A Ana Filipa, de 25 anos, é uma figura da principal representação feminina. À Rita, de 17, perspectivam um futuro verdadeiramente radioso e tem sido chamada à selecção de sub-18.
O mais novo de todos, o Diogo, de 15 anos, entrou já na fina flor e foi chamado ao primeiro momento competitivo com as cores nacionais.
Verde e vermelho
“Como é quando a Rita joga contra mim? Até gosto que ela marque golos, mas não deixo. Se ela se pica comigo? Claro que pica! E quando está a defender tenho a certeza que me dá mais a mim e sou eu que levo com mais força!”
Ana Filipa adora a prima mais nova e adora jogar contra ela. Defende as cores do Colégio de Gaia, clube pelo qual conquistou duas Taças de Portugal, uma Supertaça e dois títulos nacionais e quer chegar ao terceiro já esta temporada.
Com o curso de Medicina Dentária concluído, está a estagiar em Leiria e treina na Juve Lis quase diariamente… na companhia de Rita. Só viaja para Norte ao fim-de-semana, para afinar a táctica e jogar.
Passou por todas as selecções e conta com mais de uma centena de internacionalizações, muito provavelmente porque tem o privilégio de ter nos genes não uma, mas duas famílias de ilustres andebolistas.
Ela é Campos, mas também é Gante, filha de Luís, um dos mais prolíficos primeira-linha que a região conheceu. Com um pai famoso pelos golos que fazia quase do meio campo, não havia como falhar, ela tinha de ser uma lateral de respeito.
O ídolo não era o progenitor, nem o tio Álvaro, nem o primo Tiago. Ela gostava mesmo era de ver a mana Joana a jogar com a camisola da Sismaria. “Ia com a minha mãe para o banco, levava uma ficha de jogo e apontava os golos que ela marcava.”
Traços distintivos
O que distingue os Campos? “É a força”, garante. Rita vai mais longe. “É o tamanho e a inteligência, mas como estamos ligados desde muito cedo, também temos um melhor conhecimento do jogo.”
Aos 17 anos, joga na Juve e tem o mundo do andebol a seus pés. “Vai ser uma jogadora a sério. Algo de muito bom está reservado para ela”, sublinha a prima, rival às vezes, orgulhosa sempre.
As primeiras recordações que tem de andebol são de ver o pai a jogar nos torneios de praia, com os imbatíveis amigos. “Andava sempre de um lado para o outro com eles”, recorda. Há dez anos, tinha sete, acabou por começar a praticar.
Foi puxada pela tia Isabel, seguindo os passos da Ana Filipa. “Era das maiores” e acabou por destacar-se, “mas de início só levava abadas”. Era mais pela diversão, até que começaram “a ganhar aos rapazes” e a coisa tornou-se séria.
Tinha 14 anos quando foi chamada pela primeira vez às selecções nacionais e nunca mais saiu. É pivot, como o pai, nas últimas temporadas em que jogou.
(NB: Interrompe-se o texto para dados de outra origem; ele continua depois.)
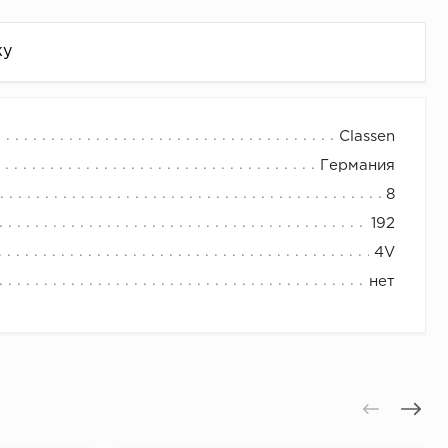
жу
Classen
Германия
8
192
4V
нет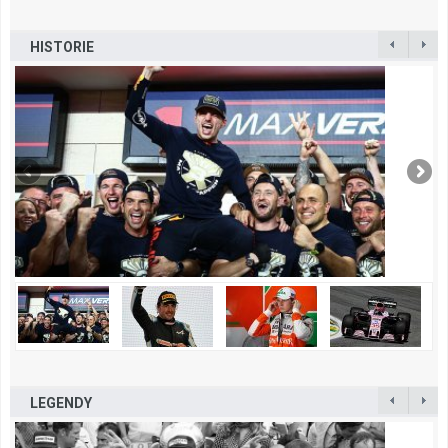
HISTORIE
LEGENDY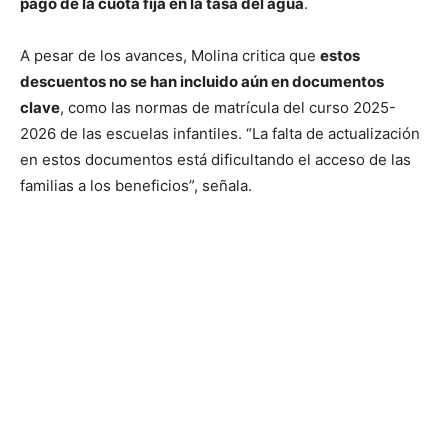
pago de la cuota fija en la tasa del agua
.
A pesar de los avances, Molina critica que
estos
descuentos no se han incluido aún en documentos
clave
, como las normas de matrícula del curso 2025-
2026 de las escuelas infantiles. “La falta de actualización
en estos documentos está dificultando el acceso de las
familias a los beneficios”, señala.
Já participou em dois Europeus e quer, naturalmente, disputar “muitos mais”, quiçá na companhia da prima, na selecção principal. Voltamos a Ana Filipa.
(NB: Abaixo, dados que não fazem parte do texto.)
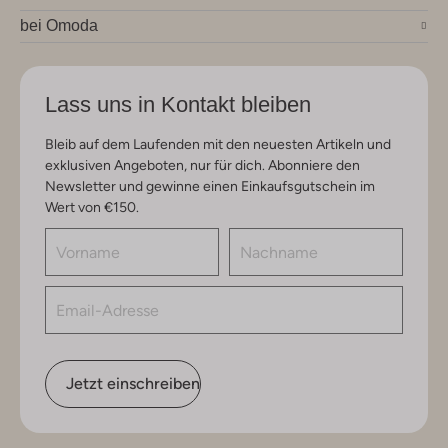
bei Omoda
Lass uns in Kontakt bleiben
Bleib auf dem Laufenden mit den neuesten Artikeln und
exklusiven Angeboten, nur für dich. Abonniere den
Newsletter und gewinne einen Einkaufsgutschein im
Wert von €150.
Jetzt einschreiben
Com ela, quando a Juve Lis defronta o Colégio de Gaia, é “amigas, amigas, negócios à parte”. “Dou-lhe umas mimos e ela dá-me a mim.”
Faz parte da vida de atleta, como a lesão no tornozelo que sofreu durante o jogo do passado fim-de-semana. Agora, é recuperar rápido e sobretudo bem, porque tem uma carreira brilhante pela frente.
“Se puder ser profissional serei”, garante-nos. Já há convites, alguns deles sedutores, mas antes de sair de Leiria quer acabar o curso do secundário.
Também uma das preocupações do primo mais novo, o Diogo, que acabou se representar a selecção nacional pela primeira vez. Foi no torneio da Lagoa.
Ele, como a Ana Filipa, é Campos, mas também mais qualquer coisa, no caso Faria. A mãe, Carla, e a tia, Ângela, foram jogadoras internacionais. Tinha tudo para dar certo.
Na família, o que sempre seguiu com mais atenção foi o Tiago. Também gosta de ver o irmão André. Seguiu-lhe, de resto, os passos. Primeiro no Batalha, depois na SIR 1.º de Maio e agora na Juve Lis.
Mas primeiro não gostou. Foi jogar à bola até que os genes falaram bem mais alto.
Diogo foge um bocadinho ao padrão Campos. “Sou rápido e tenho boa visão de jogo”, diz. Por isso, joga a central. Da família paterna recebeu a “ambição”.
“Vou continuar a treinar para chegar mais longe.” Se fosse vivo, o senhor António seria um homem muito orgulhoso.